The constant, belligerent, unfounded criticism of young feminists was almost enough for me to discount this book in it’s entirety. I am a working feminist (although as my research focuses on bettering women’s position within the existing patriarchal system, I am not really doing anything by Crispin’s standard). Crispin’s condescending and patronising tone toward young women like me was maddening and demonstrated a complete lack of rigour in the research behind this book. One can only assume that Crispin did not take the time to engage with any young feminists at all. Perhaps she looked at click-bait and used that to found her argument, her decision not the name name’s makes it impossible to tell. To accuse young feminists of using the movement as an accessory, is an insulting generalisation. Furthermore, it is a harmful one. The proclamations made in this book not only alienate young feminists (even radical ones) but erase the valuable work that we are doing. Her lavish assumptions do not help the progress of the movement, and only work to serve her own agenda.

She dismisses modern feminism for prioritising opinion and personal narrative over theory or even fact, and yet, I’ve referenced more feminist theory over cocktails on Saturday night than Crispin does in this entire publication. Moreover the exclusion of references to the women whose theories she lightly references was a point of major concern. Crispin’s decision not to provide a platform for other feminist thinkers, weakening all of her arguments, and to be quite frank allowed much of her book to preoccupy itself with non-issues and distractions such as armpit hair and Taylor Swift.

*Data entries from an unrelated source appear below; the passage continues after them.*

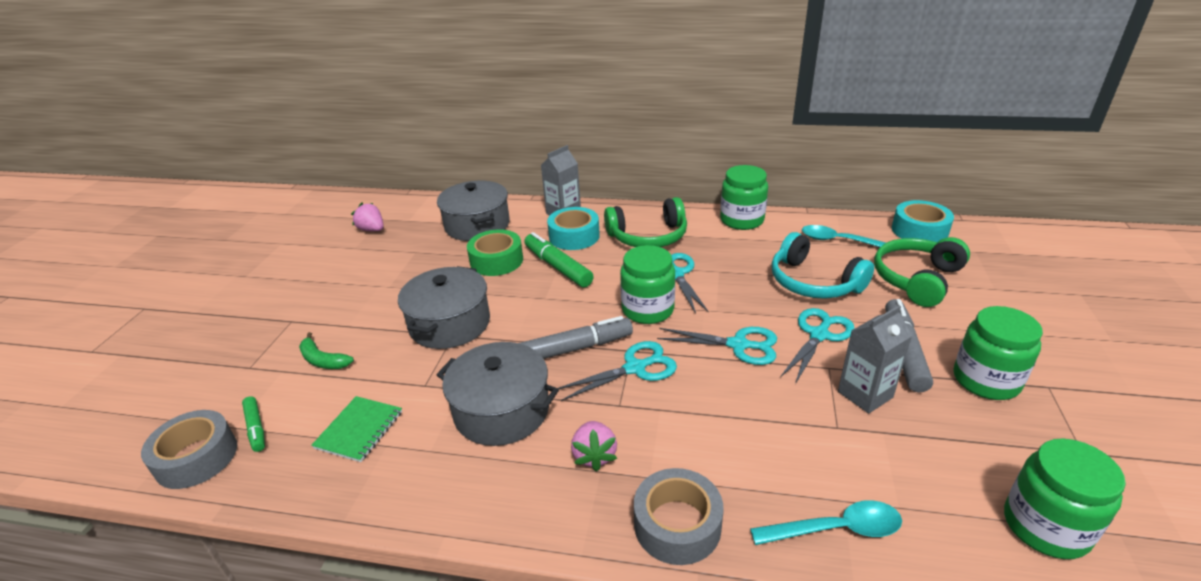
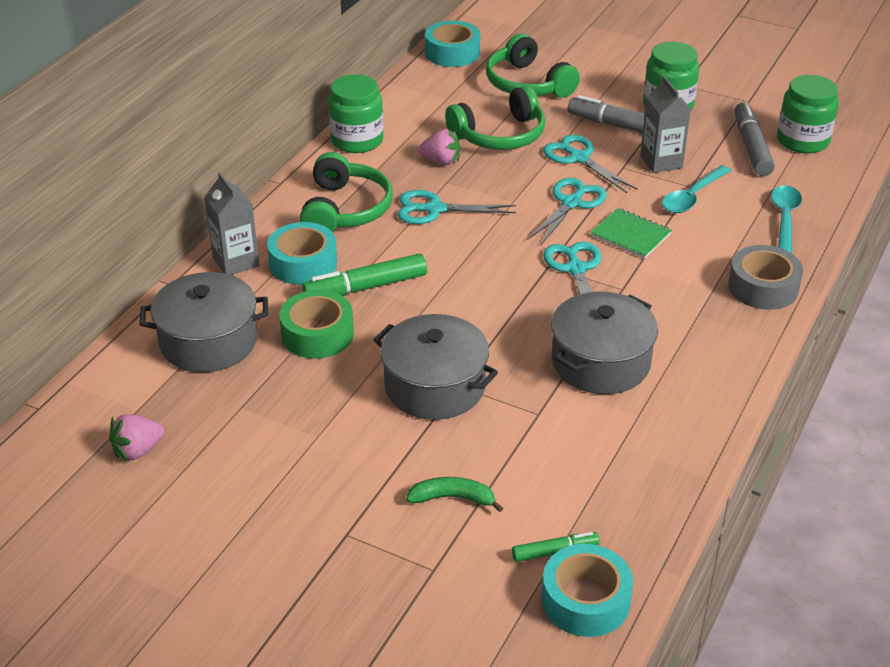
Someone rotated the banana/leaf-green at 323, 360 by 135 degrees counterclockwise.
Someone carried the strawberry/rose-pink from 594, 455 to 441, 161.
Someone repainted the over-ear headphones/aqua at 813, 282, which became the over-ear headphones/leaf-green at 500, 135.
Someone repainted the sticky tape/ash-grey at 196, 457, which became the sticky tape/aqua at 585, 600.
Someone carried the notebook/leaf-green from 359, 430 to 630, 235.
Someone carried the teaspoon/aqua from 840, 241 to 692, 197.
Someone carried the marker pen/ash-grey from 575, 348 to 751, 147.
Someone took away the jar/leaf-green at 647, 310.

Crispin polemic comes across as under-theorised and confused due to her unwillingness to credit the thinkers behind so many of the arguments she tries to lean on.  Referencing Kimberlé Crenshaw for introducing the term intersectionality in 1989 would have barely impacted her word count. It clearly didn’t impact mine.

 

THE RULE  OF CRISPIN’S ELITE FEMINISTS PROGRAM

According to Crispin, everyone is human and everyone is capable of mistakes. Feminists aren’t perfect, and in the case of radical feminists such as Andrea Dworkin, there is more to be gained from overlooking mistakes and learning from their larger philosophy. I cannot say that Crispin’s leniency and forgiveness stretches so far as to cover anyone who does not unflinchingly identify with her “cleansing fire” brand of feminism. Crispin states that "we speak for women instead of listening to them." This reads more as a self-diagnosis as she groundlessly pontificates about the views of women for most of the book. By Crispin’s diagnosis, if you are focused on making money, you are the enemy. If you are not ready and willing to give up everything touched by the patriarchy at this very moment, you are the enemy. If you shave your legs, guess what, you are the enemy. There is no sympathy or understanding for those who are not in a position to leave their ‘comfortable’ life and step into the fringe. And while Crispin says that personal details about feminist authors are always used to discredit their work, there is an unmissable hypocrisy in a white woman whose career has been funded by publishing in male-run, male-serving newspapers and magazines, telling other women that sacrificing their radical feminism to get ahead in the male world is just not good enough. To the single mothers who need to work for the man to provide for their children, to any person with a physical or mental disability who faces additional obstacles to participation in the movement, to any woman who has grown up poor and rightfully wants to create a better life for herself, there may not be space for you in Crispin’s “cleansing fire” feminism but there is space for you in mine.

 

WHAT MANIFESTO?

Call me crazy, but when I pick up a piece of work that refers to itself as a manifesto, I expect to see some kind of statement of intention, aim, or goal. Crispin spends so much of her small book criticising the way things are, that she has no room left to suggest how we get things to where they should be. At it’s best this book is food for thought. At it’s worst it is a colossal and insulting waste of time. If you are truly looking for something worthwhile to read, flip to the author’s notes at the back of this book and read the works by the feminists she credits instead. It’s a much better use of your time.